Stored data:
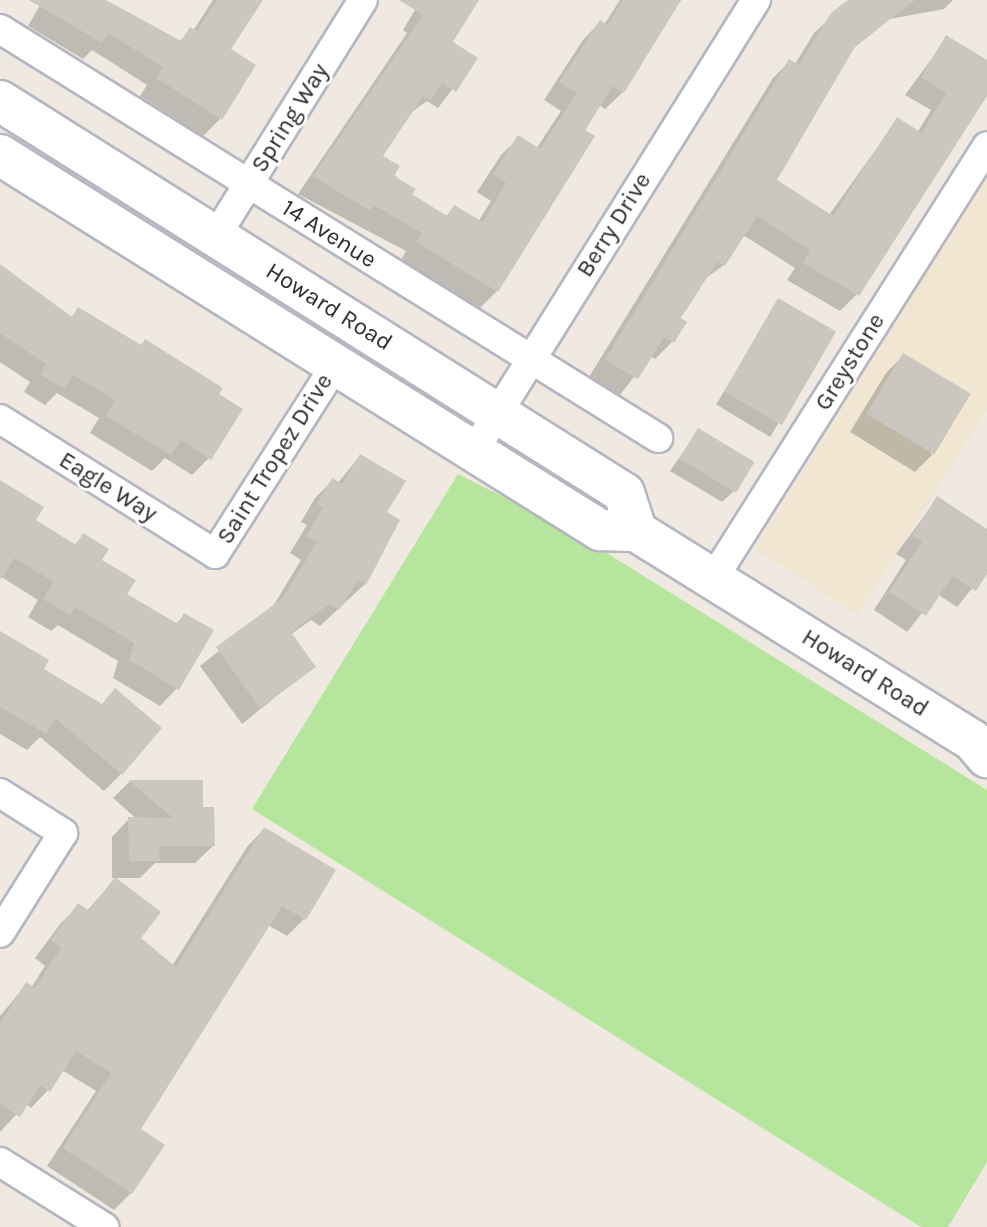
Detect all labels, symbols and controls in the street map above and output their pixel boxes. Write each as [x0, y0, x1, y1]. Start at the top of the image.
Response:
street label: Spring Way [245, 58, 335, 178]
street label: Berry Drive [571, 168, 657, 282]
street label: 14 Avenue [276, 194, 382, 274]
street label: Howard Road [260, 257, 398, 357]
street label: Greystone [809, 308, 891, 416]
street label: Saint Tropez Drive [211, 368, 339, 550]
street label: Eagle Way [54, 446, 162, 528]
street label: Howard Road [796, 623, 934, 723]

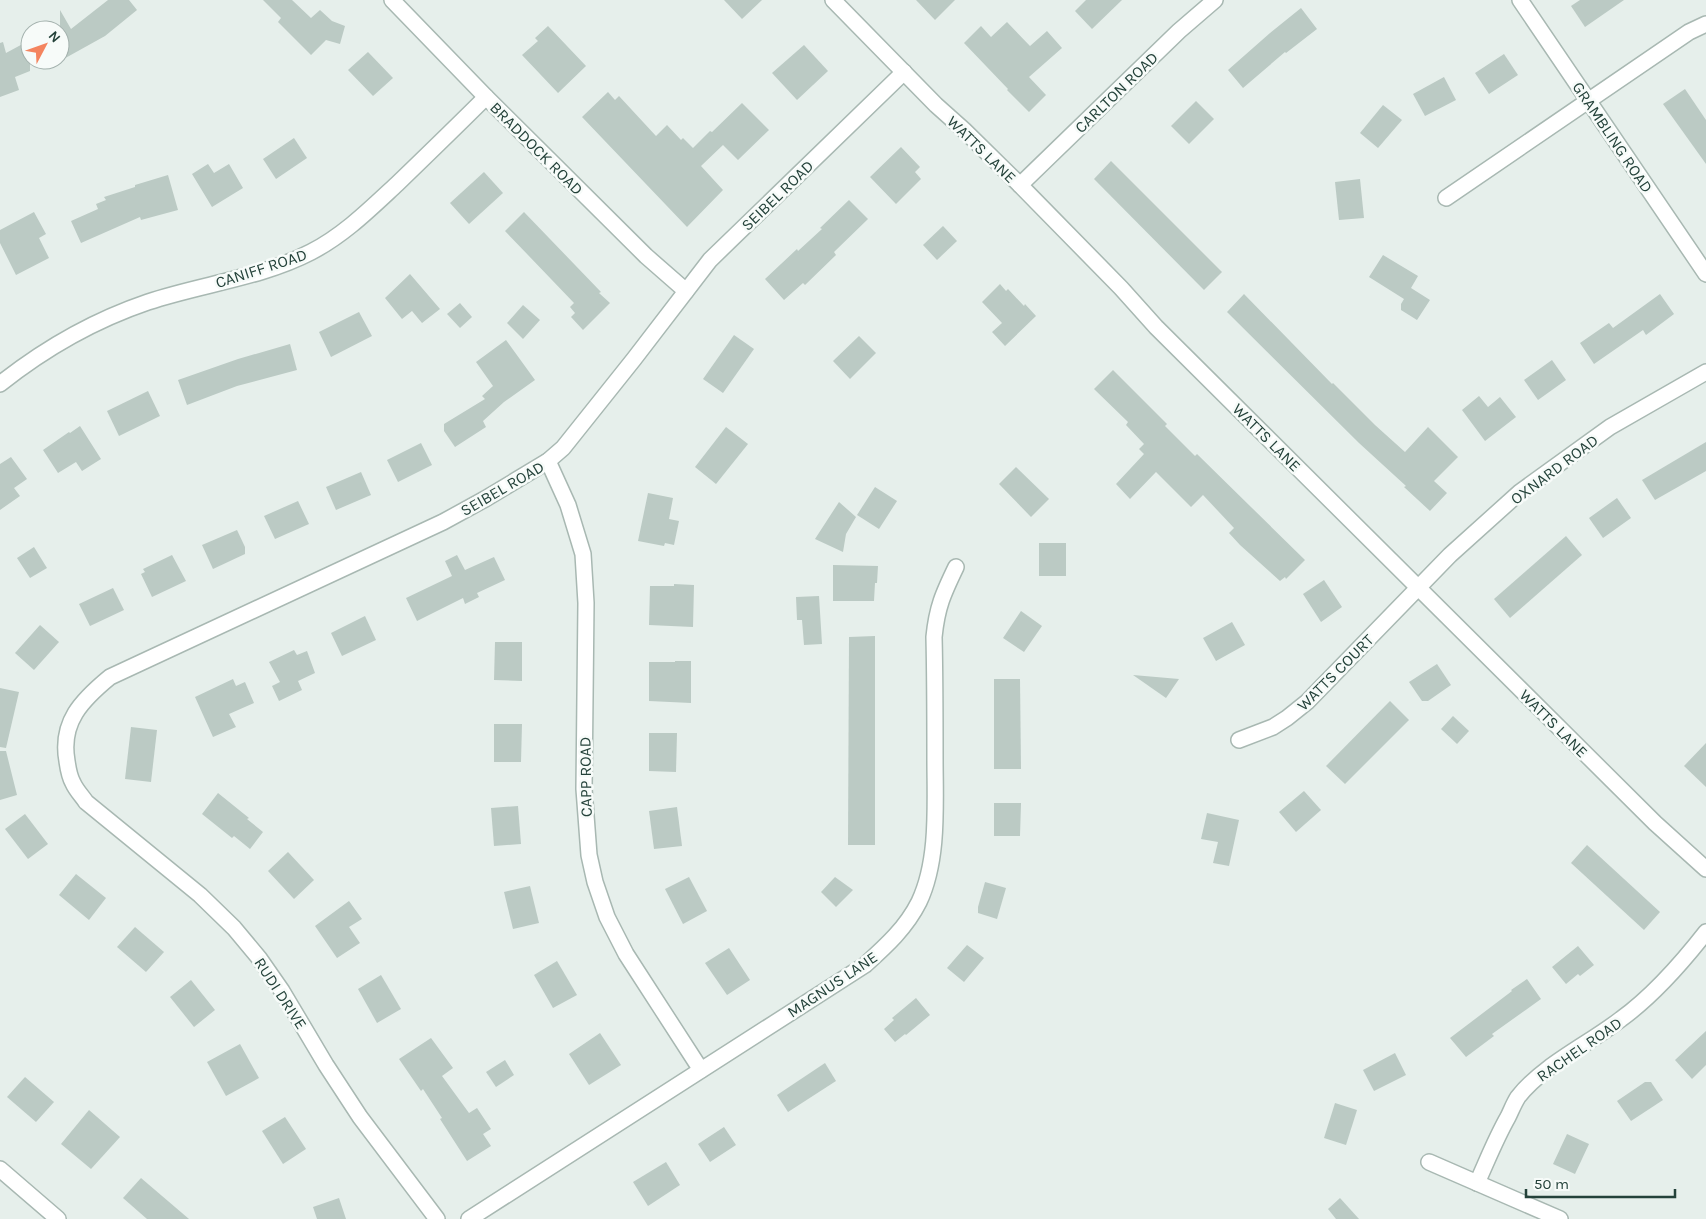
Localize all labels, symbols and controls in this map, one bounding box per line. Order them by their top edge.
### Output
north arrow [20,20,70,70]
text: N [45,27,64,46]
street label: CARLTON ROAD [1071,48,1162,137]
street label: GRAMBLING ROAD [1568,78,1657,196]
street label: BRADDOCK ROAD [486,98,587,199]
street label: WATTS LANE [943,112,1020,187]
street label: SEIBEL ROAD [737,156,817,235]
street label: CANIFF ROAD [213,245,309,292]
street label: WATTS LANE [1229,399,1305,475]
street label: OXNARD ROAD [1507,430,1602,508]
street label: SEIBEL ROAD [457,457,547,520]
street label: WATTS COURT [1293,630,1378,715]
street label: WATTS LANE [1516,685,1592,761]
street label: CAPP ROAD [575,737,596,817]
street label: MAGNUS LANE [784,947,881,1022]
street label: RUDI DRIVE [250,954,311,1033]
street label: RACHEL ROAD [1533,1013,1626,1086]
scale bar [1526,1166,1675,1198]
text: 50 m [1534,1175,1569,1193]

◆ Exercise objective
Read through the data above. Report each line that has the word "symbols".

◆ Answer to this exercise
Detect all labels, symbols and controls in the street map above and output their pixel boxes. Write each as [x0, y0, x1, y1]. Start at the top of the image.
Localize all labels, symbols and controls in this map, one bounding box per line. Order them by their top edge.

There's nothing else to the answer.